The Longest Ride Movie Review: Mushy, Sudsy, A Guilty Pleasure

“THE LONGEST RIDE” is a drama-romance based on a novel by Nicholas Sparks whose works usually end sadly with a character dying just like in “Walk to Remember”, “Message in a Bottle”, “The Notebook”, etc. But this time, for a change, “Longest Ride” (his tenth novel to be filmed) has a happy ending. Yes, it can be mushy and sudsy, but what the heck, we enjoyed the sweet twist in the ending.

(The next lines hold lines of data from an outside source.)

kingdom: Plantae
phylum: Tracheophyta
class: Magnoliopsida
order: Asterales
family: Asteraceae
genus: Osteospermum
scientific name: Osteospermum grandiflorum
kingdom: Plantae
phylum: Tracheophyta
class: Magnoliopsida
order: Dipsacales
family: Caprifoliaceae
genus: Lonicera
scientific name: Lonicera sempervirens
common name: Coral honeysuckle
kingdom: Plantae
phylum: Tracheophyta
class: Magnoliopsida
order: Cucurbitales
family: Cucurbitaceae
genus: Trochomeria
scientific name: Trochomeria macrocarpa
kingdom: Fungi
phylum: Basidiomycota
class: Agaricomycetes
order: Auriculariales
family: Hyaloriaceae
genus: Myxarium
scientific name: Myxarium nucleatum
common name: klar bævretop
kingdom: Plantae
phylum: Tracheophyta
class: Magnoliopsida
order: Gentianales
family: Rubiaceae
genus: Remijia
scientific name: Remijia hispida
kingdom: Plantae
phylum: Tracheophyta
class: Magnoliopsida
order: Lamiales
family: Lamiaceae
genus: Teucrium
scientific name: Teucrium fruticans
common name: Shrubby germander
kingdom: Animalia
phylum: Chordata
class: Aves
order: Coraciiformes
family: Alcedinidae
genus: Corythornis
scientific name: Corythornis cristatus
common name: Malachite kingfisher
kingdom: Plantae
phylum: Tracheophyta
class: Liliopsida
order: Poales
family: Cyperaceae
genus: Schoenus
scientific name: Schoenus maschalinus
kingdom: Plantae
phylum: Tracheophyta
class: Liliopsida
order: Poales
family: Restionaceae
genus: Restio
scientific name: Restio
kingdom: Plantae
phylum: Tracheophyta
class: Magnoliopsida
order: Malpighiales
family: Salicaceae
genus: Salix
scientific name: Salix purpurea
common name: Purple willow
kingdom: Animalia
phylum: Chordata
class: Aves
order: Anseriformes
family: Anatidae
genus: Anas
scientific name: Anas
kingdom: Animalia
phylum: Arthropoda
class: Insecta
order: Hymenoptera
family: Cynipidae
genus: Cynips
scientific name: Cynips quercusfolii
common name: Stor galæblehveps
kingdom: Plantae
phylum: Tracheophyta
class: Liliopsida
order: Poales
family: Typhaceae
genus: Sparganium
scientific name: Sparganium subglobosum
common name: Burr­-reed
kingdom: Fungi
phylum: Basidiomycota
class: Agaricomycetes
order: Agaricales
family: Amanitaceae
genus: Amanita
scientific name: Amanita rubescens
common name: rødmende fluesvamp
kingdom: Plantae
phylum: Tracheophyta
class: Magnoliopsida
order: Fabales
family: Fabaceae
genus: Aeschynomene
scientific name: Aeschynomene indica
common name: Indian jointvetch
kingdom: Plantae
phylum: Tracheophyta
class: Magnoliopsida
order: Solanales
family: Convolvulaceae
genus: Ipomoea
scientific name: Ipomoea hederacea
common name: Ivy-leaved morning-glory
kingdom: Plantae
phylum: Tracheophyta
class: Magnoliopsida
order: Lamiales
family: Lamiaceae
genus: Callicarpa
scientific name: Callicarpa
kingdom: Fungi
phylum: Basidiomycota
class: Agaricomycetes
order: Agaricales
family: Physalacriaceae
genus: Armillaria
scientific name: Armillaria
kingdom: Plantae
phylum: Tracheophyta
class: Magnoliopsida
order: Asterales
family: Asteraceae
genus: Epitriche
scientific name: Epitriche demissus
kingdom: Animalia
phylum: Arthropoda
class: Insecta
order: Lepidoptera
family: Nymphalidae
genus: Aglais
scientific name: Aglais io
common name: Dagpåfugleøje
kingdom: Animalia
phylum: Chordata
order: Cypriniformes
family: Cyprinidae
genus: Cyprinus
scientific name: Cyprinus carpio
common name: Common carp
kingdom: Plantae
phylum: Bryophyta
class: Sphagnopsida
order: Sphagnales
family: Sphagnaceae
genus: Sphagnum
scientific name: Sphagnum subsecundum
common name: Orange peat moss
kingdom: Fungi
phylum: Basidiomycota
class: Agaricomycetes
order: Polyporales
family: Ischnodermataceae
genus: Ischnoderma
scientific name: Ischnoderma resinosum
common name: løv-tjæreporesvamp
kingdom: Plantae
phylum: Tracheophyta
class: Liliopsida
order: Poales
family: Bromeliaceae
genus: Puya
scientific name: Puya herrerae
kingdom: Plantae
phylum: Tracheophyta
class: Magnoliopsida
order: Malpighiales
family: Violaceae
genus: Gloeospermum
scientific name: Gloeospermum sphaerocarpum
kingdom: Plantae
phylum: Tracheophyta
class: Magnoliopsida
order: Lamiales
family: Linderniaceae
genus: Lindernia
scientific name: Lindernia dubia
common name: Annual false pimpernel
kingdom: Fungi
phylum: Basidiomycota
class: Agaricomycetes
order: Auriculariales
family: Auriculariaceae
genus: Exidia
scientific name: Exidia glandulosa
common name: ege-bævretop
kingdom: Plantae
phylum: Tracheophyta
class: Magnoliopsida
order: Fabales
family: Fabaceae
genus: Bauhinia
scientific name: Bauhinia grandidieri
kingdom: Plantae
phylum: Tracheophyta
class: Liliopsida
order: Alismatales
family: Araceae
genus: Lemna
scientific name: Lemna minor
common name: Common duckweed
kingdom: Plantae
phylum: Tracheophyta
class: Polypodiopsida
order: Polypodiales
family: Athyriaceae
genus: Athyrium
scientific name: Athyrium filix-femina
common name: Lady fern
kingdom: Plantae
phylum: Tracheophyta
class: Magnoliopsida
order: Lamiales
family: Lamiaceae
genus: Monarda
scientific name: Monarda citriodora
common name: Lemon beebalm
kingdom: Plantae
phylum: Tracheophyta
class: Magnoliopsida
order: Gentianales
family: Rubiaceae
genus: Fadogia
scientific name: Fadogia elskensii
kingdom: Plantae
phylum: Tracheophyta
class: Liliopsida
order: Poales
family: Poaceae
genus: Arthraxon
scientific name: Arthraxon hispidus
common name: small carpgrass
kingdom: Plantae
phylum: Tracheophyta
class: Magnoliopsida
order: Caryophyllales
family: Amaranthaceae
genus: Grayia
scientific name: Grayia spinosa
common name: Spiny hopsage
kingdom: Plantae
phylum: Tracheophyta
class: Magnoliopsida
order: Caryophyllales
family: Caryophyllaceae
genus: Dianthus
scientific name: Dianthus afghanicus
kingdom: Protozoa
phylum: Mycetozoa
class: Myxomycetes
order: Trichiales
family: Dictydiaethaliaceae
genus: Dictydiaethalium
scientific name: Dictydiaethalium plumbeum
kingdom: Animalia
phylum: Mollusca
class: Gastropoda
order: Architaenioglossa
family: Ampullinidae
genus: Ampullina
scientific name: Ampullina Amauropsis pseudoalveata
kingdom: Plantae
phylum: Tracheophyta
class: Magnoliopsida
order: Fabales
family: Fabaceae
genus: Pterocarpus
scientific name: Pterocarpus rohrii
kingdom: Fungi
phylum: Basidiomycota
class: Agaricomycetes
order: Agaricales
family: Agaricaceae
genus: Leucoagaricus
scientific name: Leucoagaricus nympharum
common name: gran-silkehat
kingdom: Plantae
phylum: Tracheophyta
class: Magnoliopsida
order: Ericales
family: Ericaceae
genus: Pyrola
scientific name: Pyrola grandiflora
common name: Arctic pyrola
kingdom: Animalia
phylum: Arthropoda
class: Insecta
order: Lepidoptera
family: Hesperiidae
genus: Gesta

It actually offers two love stories. In the present, we have Luke (Scott Eastwood, the hunkier look-alike of his dad Clint) and Sophia (Britt Robertson, who reminds us of the young Alice Dixson). Luke is a professional rodeo bull rider who just recovered from a near tragic accident after he fell of a furious bull and was trampled by it. Sophia is a senior art student at Wake Forest University. But they’re from two different worlds. Luke is basically a cowboy who loves the country while Sophia is headed to work in a New York art gallery.

The other love story is set in the 1940s in North Carolina. Ruth (Oona Chaplin, granddaughter of Charlie who looks like Cherie Gil) is a Jewish girl who escaped from the Germans in Austria. Ira (Jack Huston) is the son of a tailor who falls in love with her at first sight. They fall in love but Ira has to fight in World War II and he gets injured so he can no longer bear kids. He avoids Ruth but she pursues him and says she doesn’t mind even if her dream is really to have a big family.

In the present, Ira is played by Alan Alda. He figures in a car accident. Luke and Sophia happen to pass buy and save his life, along with a basket of letters that tell the story of his love affair with Ruth. While he’s recovering in the hospital, Sophia re-reads to him all his letters and they all become very good friends.
This is as far as we’ll go in telling you the narrative. The movie criss-crosses back and forth between the two love stories and we somehow get to care for the four main characters. What happens to them can be quite heartbreaking if you’re fond of stories that recall those in “Chicken Soup for the Soul” that tug the heartstrings.

The movie has generally antiseptic love scenes and you can call this the antithesis of racy movies like “50 Shades of Grey”. The young actors are good looking and they all do quite passably in their respective roles, with Alan Alda lending a whiff of elegance as the older Ira. As directed by George Tillman Jr., “Longest Ride” is a safe and predictable diversion about love and the fruits of sacrifice and humility.